Partout dans le monde, les populations sont de plus en plus réticentes voire hostiles à l’organisation chez elles de JO et à la gabegie d’argent public qu’ils représentent, alors que tant de besoins essentiels ne sont pas satisfaits. Les JO sont des mannes pour les entreprises du BTP, de l’hôtellerie, de la restauration, de la sécurité, de l’informatique, etc. Et ce sont les collectivités locales et les États, et donc les contribuables, qui paient la facture. Aussi, pour faire accepter les JO de Paris au public, le gouvernement et la mairie les ont vendus comme « populaires », « pour tous », « écologiques », et surtout « bon marché ».
Ces dernières semaines, ce conte de fées a commencé à être écorné lors de la vente d’un tiers des 10,5 millions de billets. Le Comité d’organisation (COJO) avait vanté la vente de places à 24 euros, en réalité, moins de 10 % du total des billets. Comme les acheteurs en ont fait l’expérience, pour assister à une compétition de judo ou d’escrime, mieux valait compter 100 euros. Pour une épreuve de gymnastique, un journaliste de Ouest-France n’a pas trouvé de place à moins de 260 euros ; et pour l’athlétisme, il fallait en compter 690. Sur les réseaux sociaux et dans la presse, les témoignages se multiplient, sur des paniers dépassant les 600 euros pour un couple et 1 500 euros pour une famille, sans compter les frais de transport et d’hébergement. Des places à 24 euros existaient bien, pour l’aviron, le marathon et la marche – des épreuves lors desquelles le spectateur ne voit pas grand-chose, sauf à rester devant son poste de télévision.
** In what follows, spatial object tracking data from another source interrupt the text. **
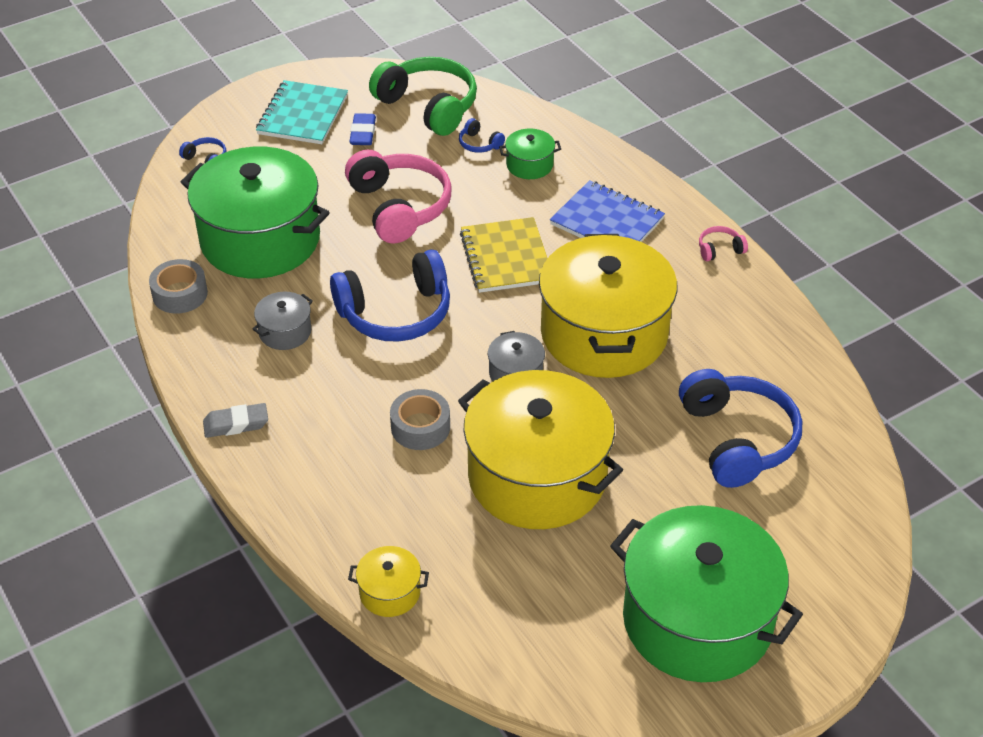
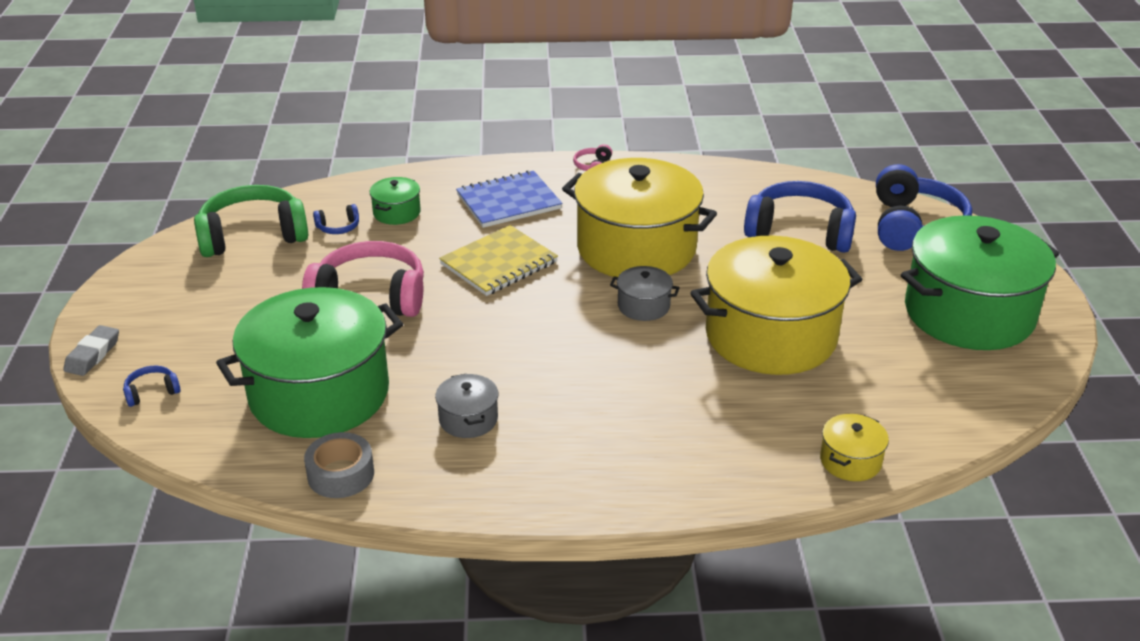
camera: 60 degrees left, 10 degrees down
(236, 424) = (567, 492): grey eraser -> grey eraser (93, 355)
(302, 115) = (167, 309): turquoise notebook -> none
(363, 133) = (242, 283): blue eraser -> none
(396, 313) = (508, 344): blue headphones -> blue headphones (914, 226)
(420, 427) = (665, 378): grey tape -> none
(506, 257) = (499, 263): yellow notebook -> yellow notebook turned 60 degrees counterclockwise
C’est qu’il faut que la billetterie rapporte. Toutes les éditions précédentes des JO ont explosé les budgets prévisionnels, et Paris 2024 ne devrait pas faire exception. De vastes équipements sont en construction. Le COJO insiste sur le fait que, à l’instar du village olympique des athlètes, censé devenir ensuite un quartier d’habitation entre Saint-Denis et Saint-Ouen, tous les équipements seront utiles après les JO pour les populations locales. On peut être sceptique.
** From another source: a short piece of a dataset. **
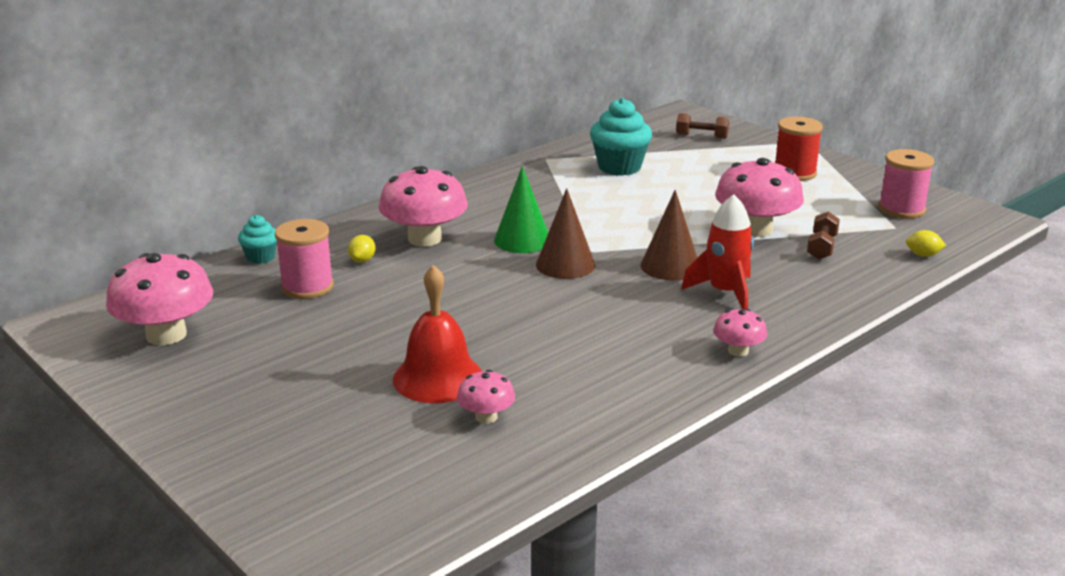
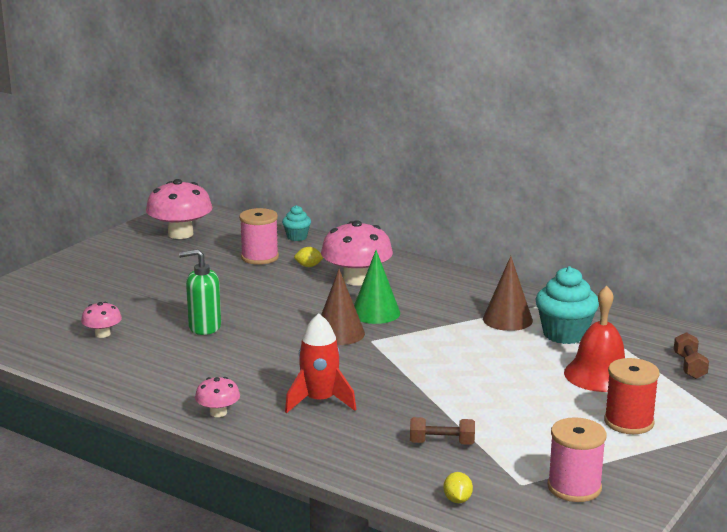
camera: 75 degrees right, 5 degrees down
(438, 378) = (148, 313): red bell -> red bell (599, 374)
(505, 341) = (204, 327): none -> green soap dispenser
(670, 266) = (359, 374): brown cone -> brown cone (507, 319)
(756, 229) = (462, 408): pink mushroom -> none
Par exemple, un centre aquatique olympique est construit à Saint-Denis, pour accueillir les épreuves de water-polo, de plongeon et de natation artistique. Il s’agit d’un immense bâtiment de 30 mètres de haut, face au Stade de France. Il va coûter au bas mot 174 millions d’euros, soit l’équivalent d’une douzaine de piscines municipales. Les enfants et les habitants de la commune et du département pourront-ils l’utiliser après les JO ? À quel prix ? Les choses ne sont pas claires. Pourtant, à Saint-Denis, 72 groupes scolaires doivent aujourd’hui se partager une seule piscine. La Seine-Saint-Denis ne compte que 36 bassins pour 1,6 million d’habitants et il n’est pas étonnant que la moitié des enfants ne savent pas nager quand ils arrivent au collège. Plus généralement, en France, plus d’un tiers des 300 000 équipements sportifs ont au moins 40 ans, et c’est le cas de 62 % des piscines publiques.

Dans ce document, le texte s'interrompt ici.